Estimated reading time: 2 minutes, 55 seconds.
TODAY’S IDEA: One question every leader must ask when facing a challenge
— From Out Think: How Innovative Leaders Drive Exceptional Outcomes by G. Shawn Hunter
In his book Out Think, author G. Shawn Hunter shares lessons in business leadership and teamwork via interviews with renowned leaders. In one of his interviews, the author recalls asking Lincoln Crawley, Managing Director of ManpowerGroup (a leading staffing and recruitment company) if he could recall a watershed learning event in his career.
Crawley pointed to a time, about 15 years earlier, when one question made an enormous difference. He was trying to win a service contract for the firm for which he worked back then. He was the lead for this project, and he felt like David competing against Goliath in his industry. Everything pointed to him losing, as he was out-infrastructured (yes, I just made that word up…) and there was no way his firm could replicate the infrastructure of his competitor in the time required for the proposal.
“In discussions, during the proposal process, the people around Crawley described the technical and financial the company faced as insurmountable,” writes Hunter.
However, Crawley had a conversation with an external mentor, where the latter said he understood the issues and concerns raised, and then asked, “If it were possible, what would the solution look like?”
That one question is what unleashed possibility.
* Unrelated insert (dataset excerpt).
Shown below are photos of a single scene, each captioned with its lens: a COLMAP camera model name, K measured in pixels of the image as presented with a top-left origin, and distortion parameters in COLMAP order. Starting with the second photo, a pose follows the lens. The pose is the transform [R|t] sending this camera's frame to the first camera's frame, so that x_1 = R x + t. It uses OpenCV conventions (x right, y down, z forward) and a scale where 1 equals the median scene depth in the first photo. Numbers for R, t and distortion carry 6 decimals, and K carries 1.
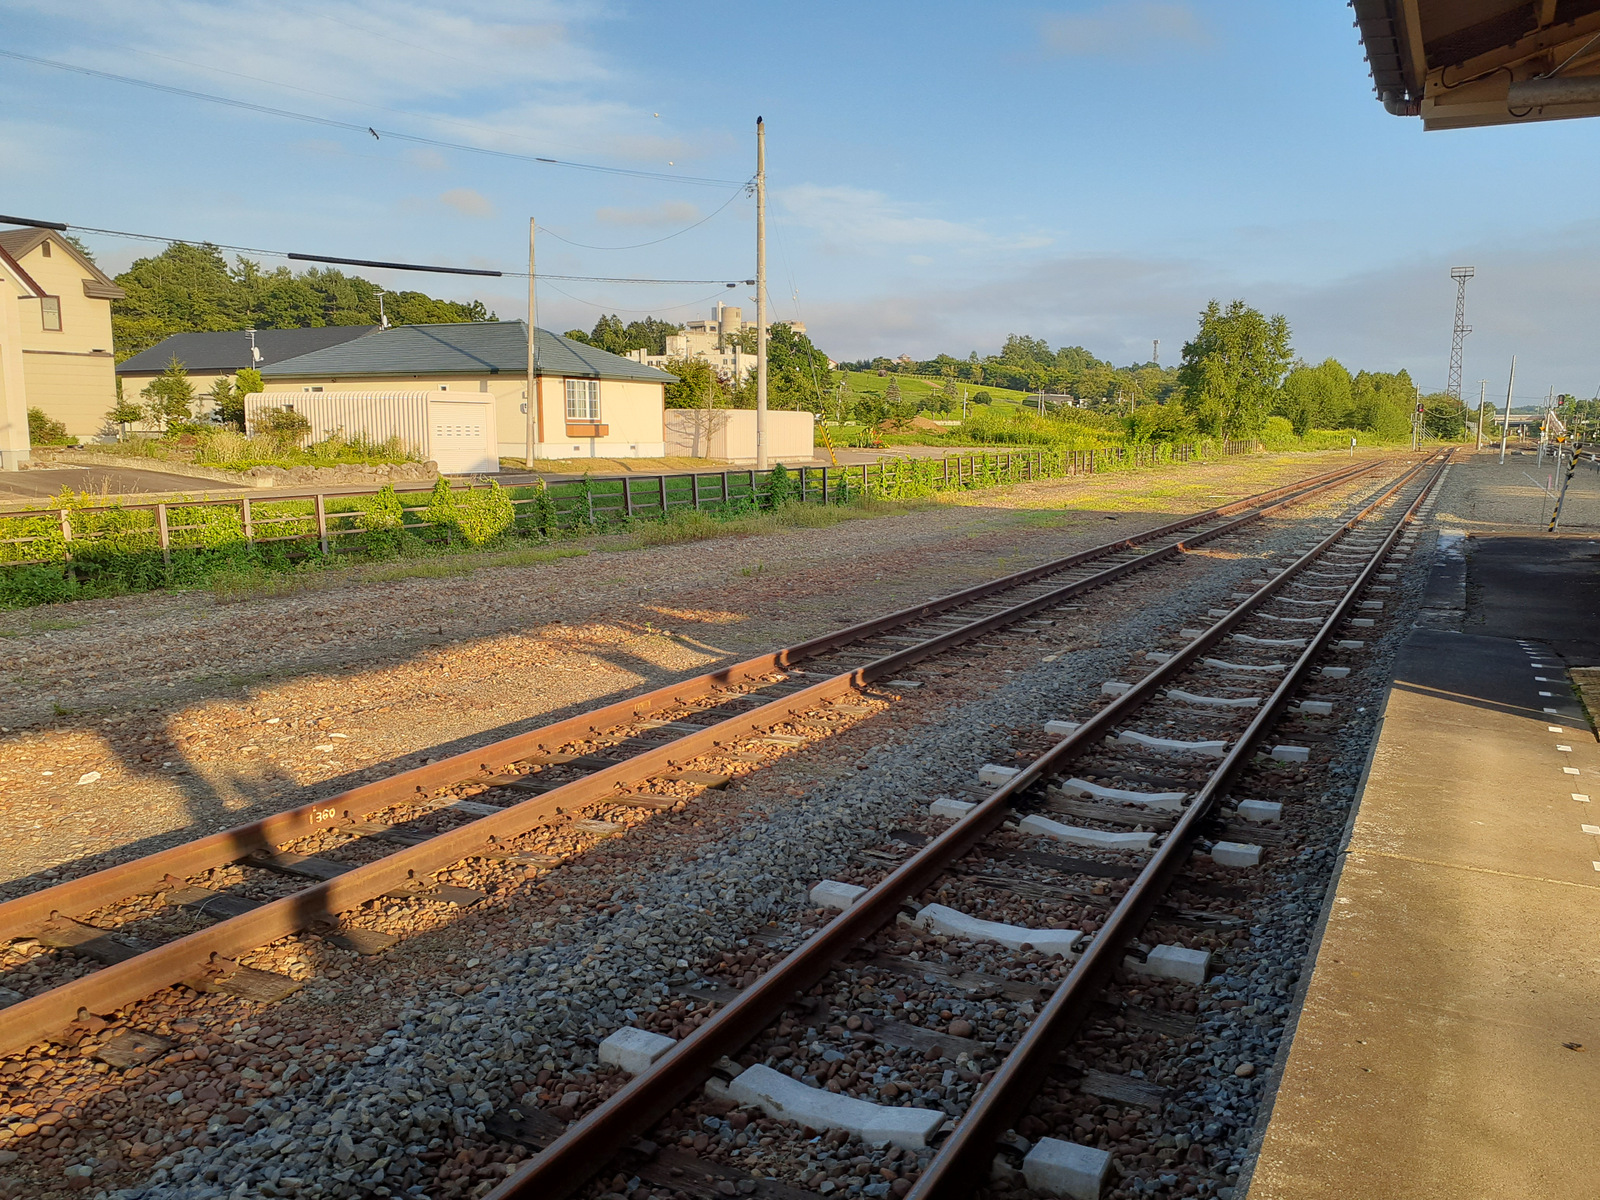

“That simple phrase, ‘if it were possible,’ gave the team permission to speculate and open up a whole new conversation. It was an invitation to dream.”
Crawley and his team then got to work, came up with a plan, and gave it to the prospective client.
The result?
They won the contract.
“I’ve taken those few words with me all through my career,” Crawley says. The author goes on to note that this phrase has been especially important when Crawley “can’t see his way around a particularly difficult situation [or] when the competitor seems unbeatable.”
Asking, “If it were possible, what would it look like? [Puts] you in a completely different environment where you’re not now talking about why you haven’t done something,” Crawley states. Instead, “You’re actually talking about how can we make this happen. It changes the conversation.”
Crawley pointed out a curious thing during the in the interview with the author: He didn’t fully recognize the power of asking this question in the face of a challenge until many years later, when he had a team of his own.
“Only then,” writes the author, “did he recognize that these four words opened up the capabilities and imagination of his team.”
To conclude, Hunter writes, “When we see that our teams are stymied, we should try asking them to use their imagination.”
The phrase, “If it were possible…?” is the one question every leader must ask when facing a challenge. It produces a mind-shift that enables both, the leader and the team, to focus on what’s possible. And by focusing on the possibility set amongst the constraints, and not on the obstacles themselves, this question lets the answers and solutions flow freely.
ACTION
TODAY: What challenge are you facing where you seem to be stuck? Ask yourself and your team, “If it were possible what would it look like?” and let your imagination run wild. A few answers will be crazy and undoable, but you’ll also come up with one or more that will reveal how it can, indeed, be possible.
FUTURE: Make it a habit of asking, “If it were possible…” whenever you are facing a challenge that seems insurmountable.